Small Batch Blue Cheese Dressing (1 cup) (dairy)

Combine in blender:
1-2 oz blue cheese (depends on how strong your cheese is)
1/2 C mayo or greek yogurt
1 TB cream or buttermilk
2 TB water or enough to cover vitamix blades
1 clove garlic
1/8 tea smoked paprika
1/2 of chipotle pepper from can with adobo OR 1/4 tea chile powder
<=1 TB white vinegar or komezu

Great over stiff greens/salads like romaine, iceburg, cabbage or with veggies like green beans, asparagus, broccoli or potatoes.


Raw Pistachio Chai Latte

Combine in high speed blender:
1/4 C raw pistachios
3 dates, pitted
vanilla bean
1/4 tea cardamom seeds
pinch of cloves (whole)
chunk of ginger root
1/2 tea rose extract/rose water
pinch cinnamon
2.5 - 3C water


Vegan Apple Crisp (wheat free, no sugar added)
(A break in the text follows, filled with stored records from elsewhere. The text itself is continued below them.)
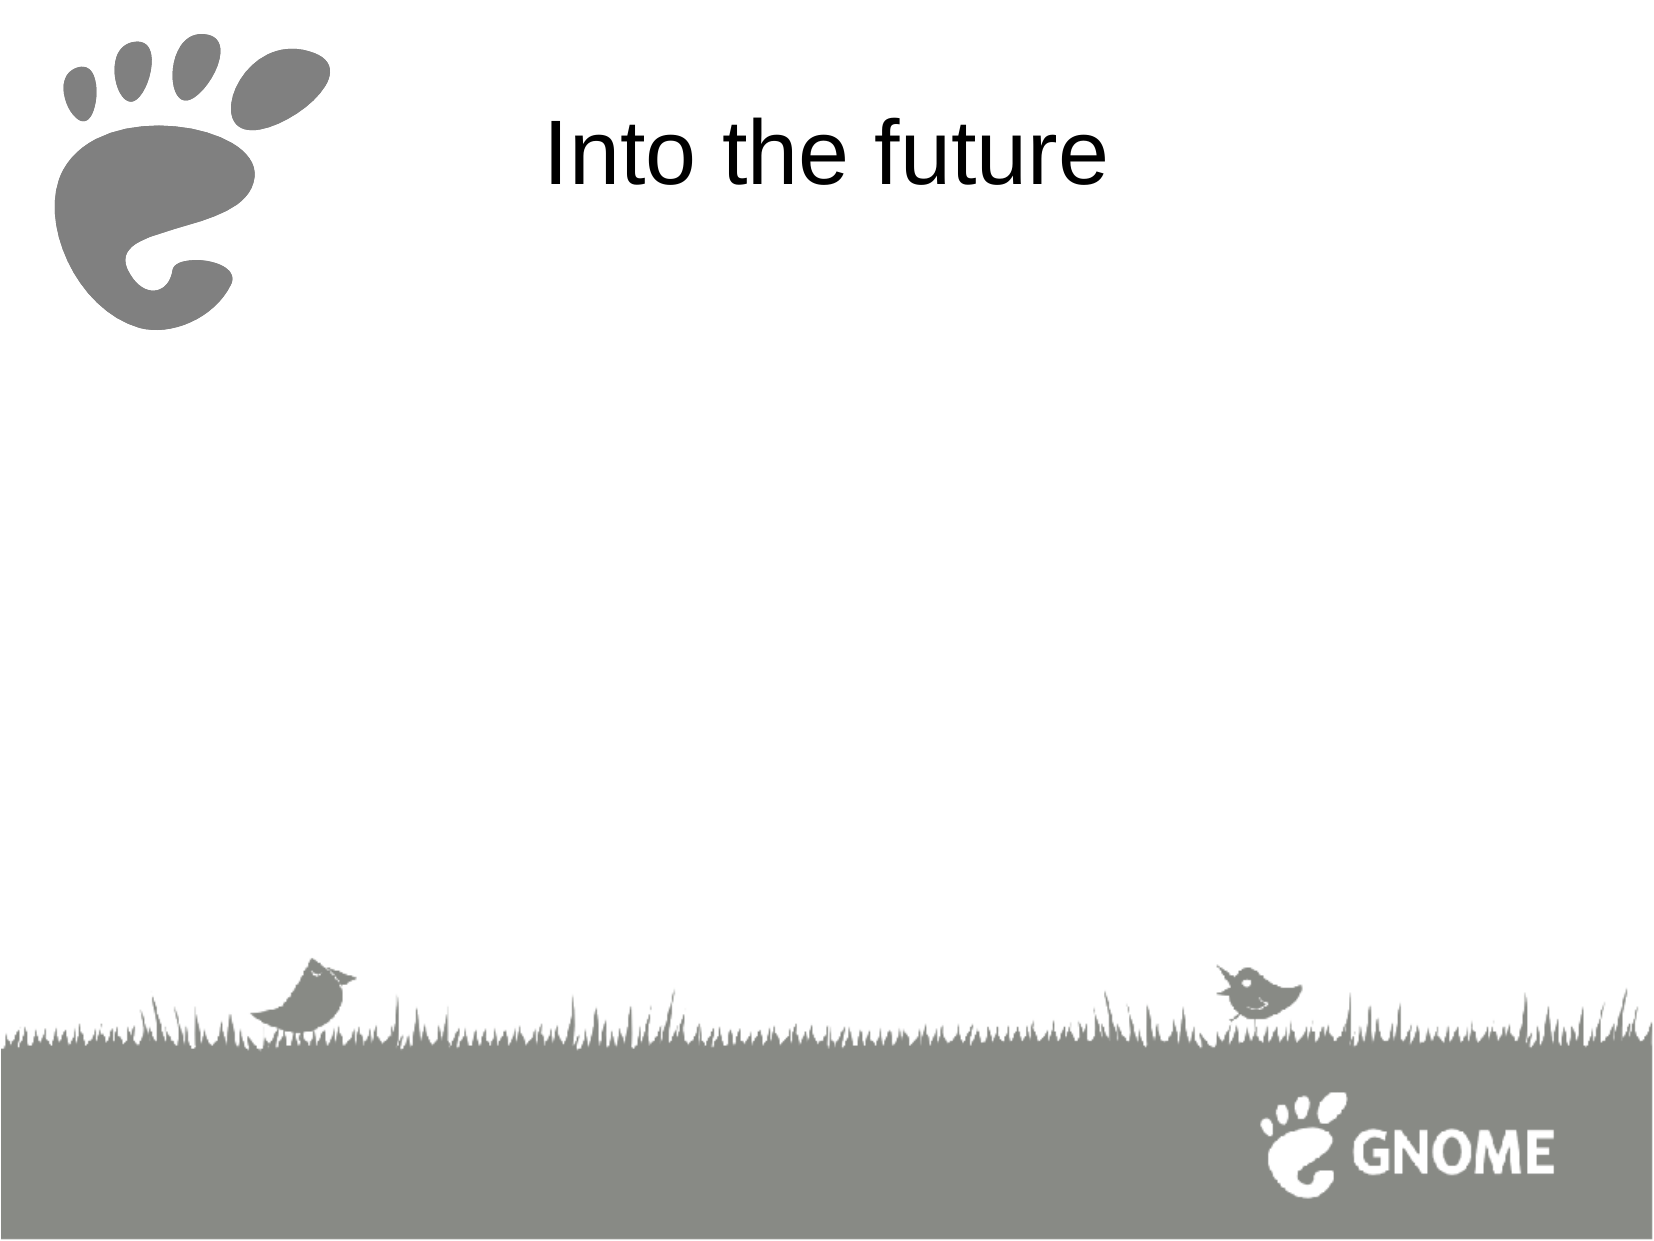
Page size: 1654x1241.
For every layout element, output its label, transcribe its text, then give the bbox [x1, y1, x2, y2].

picture [1, 0, 1654, 1241]
title Into the future [82, 49, 1571, 257]
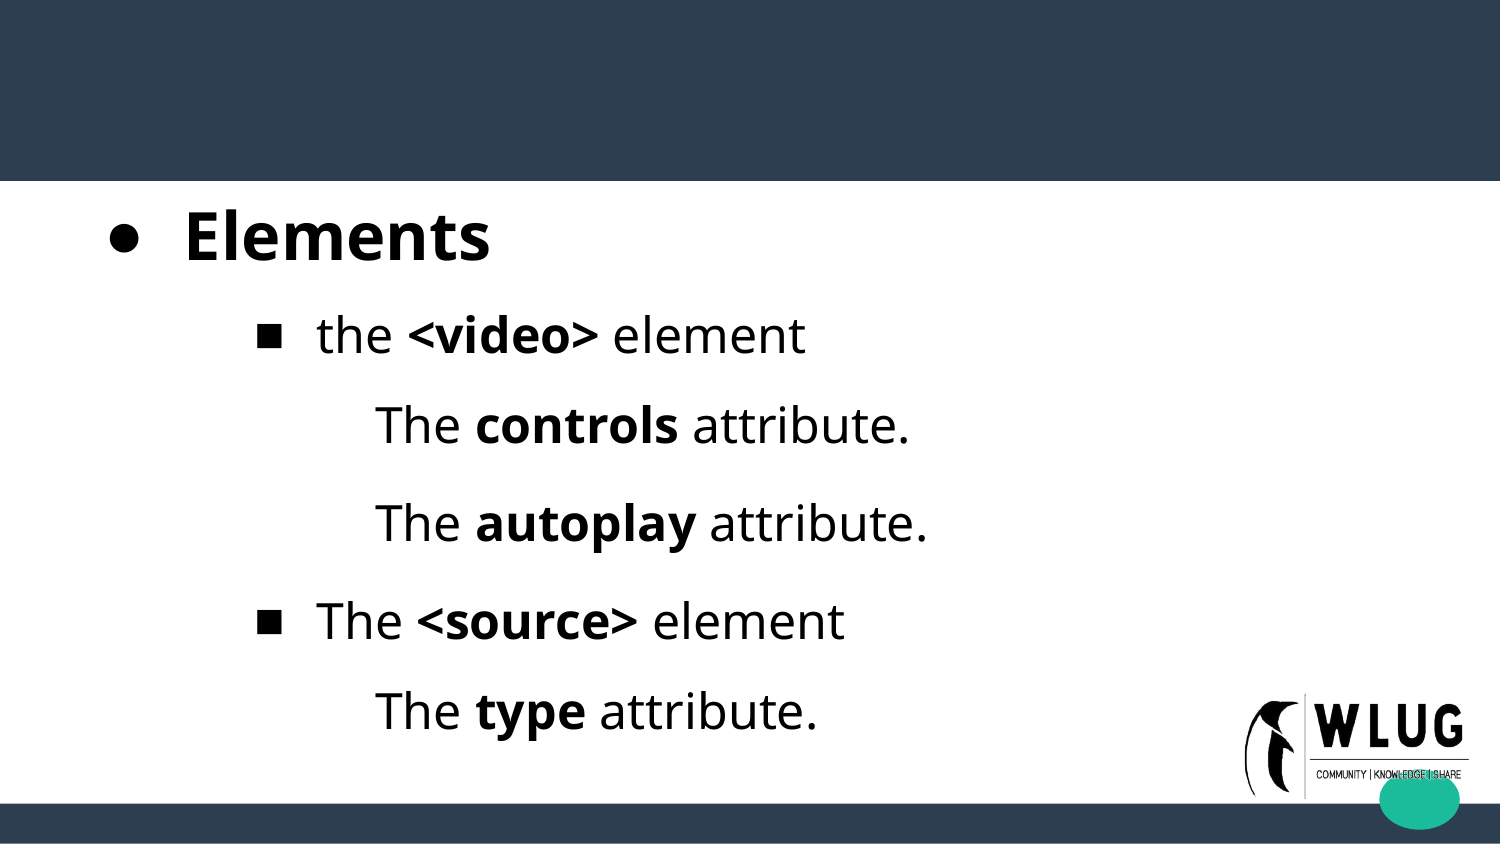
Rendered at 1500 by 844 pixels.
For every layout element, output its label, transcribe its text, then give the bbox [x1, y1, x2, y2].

picture [1229, 686, 1477, 804]
list Elements the <video> element The controls attribute. The autoplay attribute. The <source> element The type attribute. [76, 59, 1105, 650]
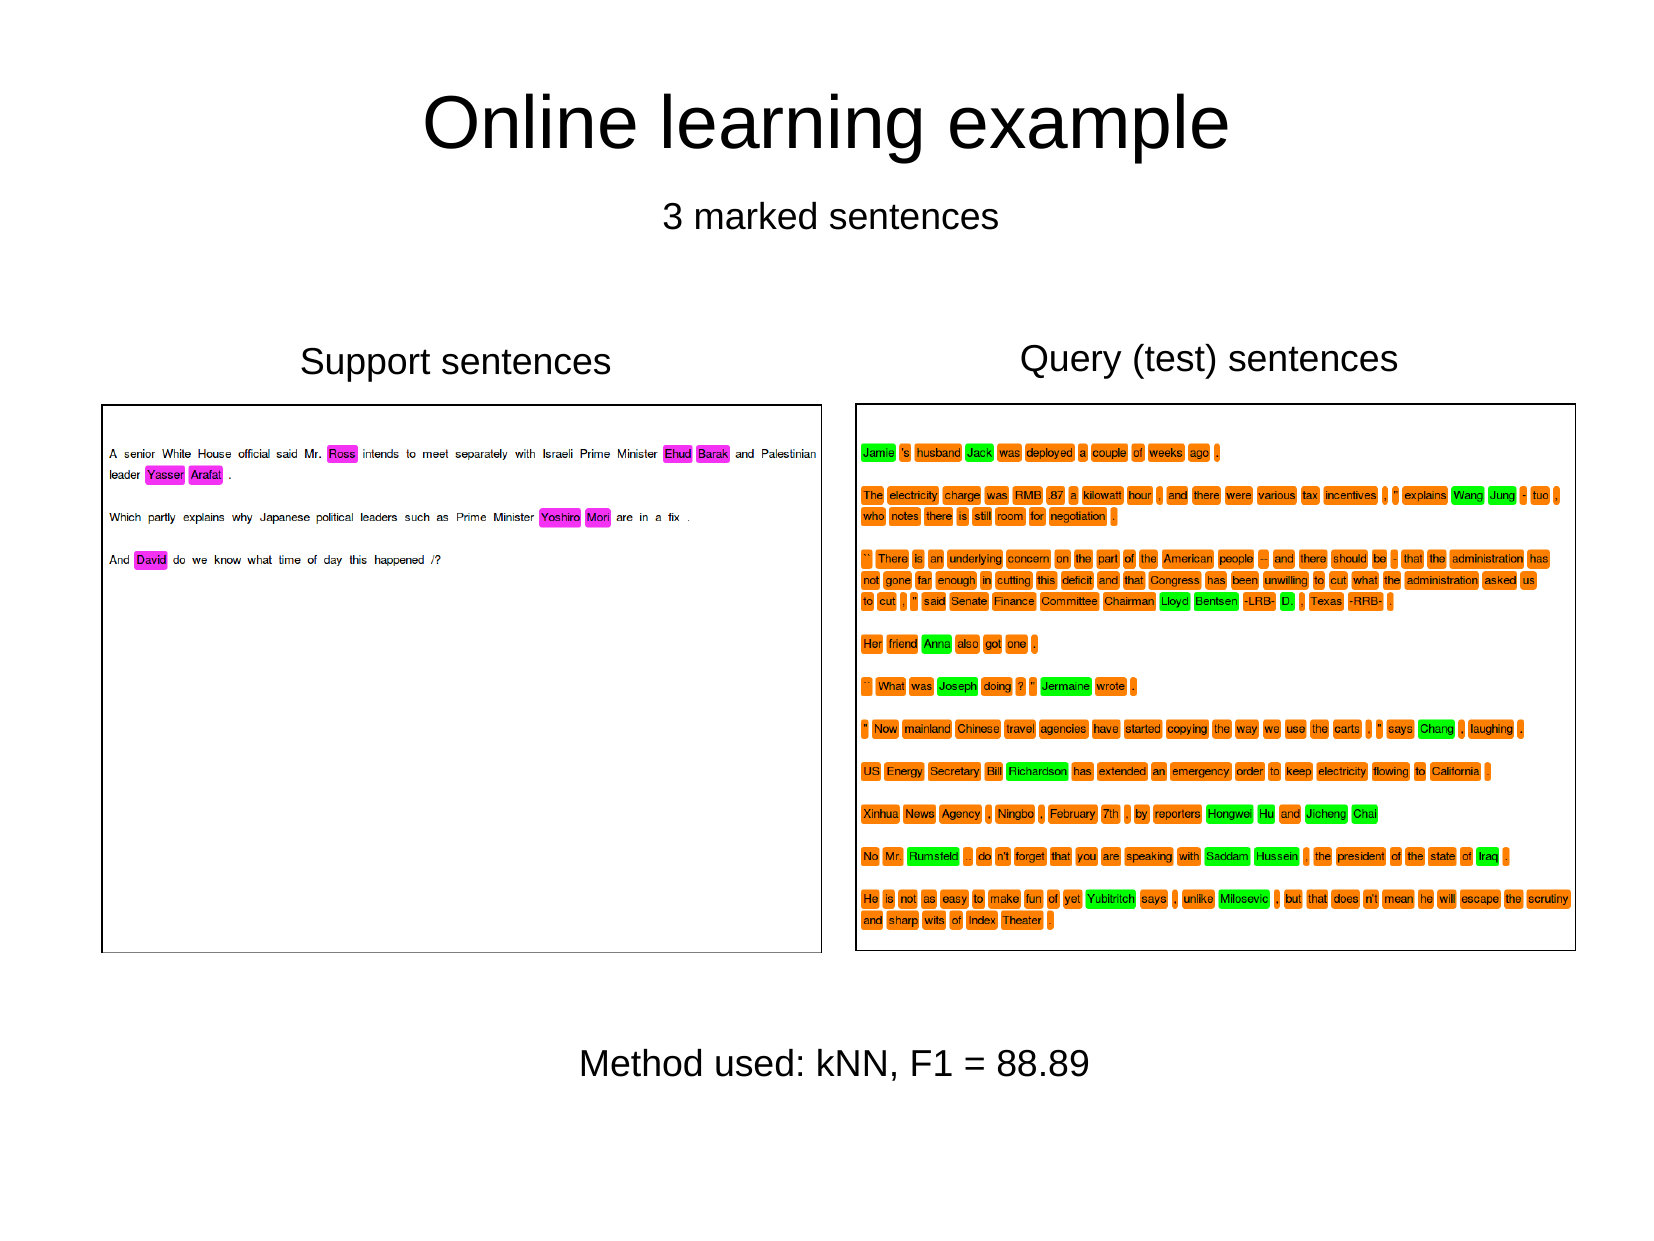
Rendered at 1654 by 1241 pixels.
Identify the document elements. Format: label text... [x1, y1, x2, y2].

Slice apples uniformly into a pyrex baking dish.

Toss with lemon juice, cinnamon, vanilla extract.

Combine in a food processor to make the topping:
1 C rolled oats
1/2 C pitted dates
1/4 - 1/3 C coconut oil
1/4 - 1/2 C pecans
1/8- 1/4 tea salt
almond extract

Sprinkle topping over apple mixture in pan.

Bake at 350 degrees for 30 minutes, or until soft inside and slightly crispy on top. Or it would probably be good raw just as is without baking.


Pork Stew (Slowcooker)

1. Saute 1 sliced onion in pork/bacon fat.

Add 5 cloves crushed garlic, stir. Once turning golden but not yet brown. Take off heat.

2. Put cooked onion/garlic in blender. Add:
1/2 jalapeno pepper
handful parsley
handful rosemary
2 tomatoes
1-2 cups water
(enough to cover)

Blend until smooth.

3. Put the following in crock pot/slow cooker:

2-3 lbs pork roast, trimmed and cut into chunks
2 carrots, cut rangiri style (irregular chunks)
1 onion, cut into chunks
2-4 bay leaves 4 black pepper corns 1/2 tea cumin 1/2 tea paprika

4. Pour liquid (onion/garlic/tomato) from blender over the stuff in slow cooker to cover.

5. Turn slow cooker/crock pot on low heat for 9+ hours or on high for 4+ hours.

6. When ready, stir in 1 tea salt (or more to taste) and additional cracked black pepper.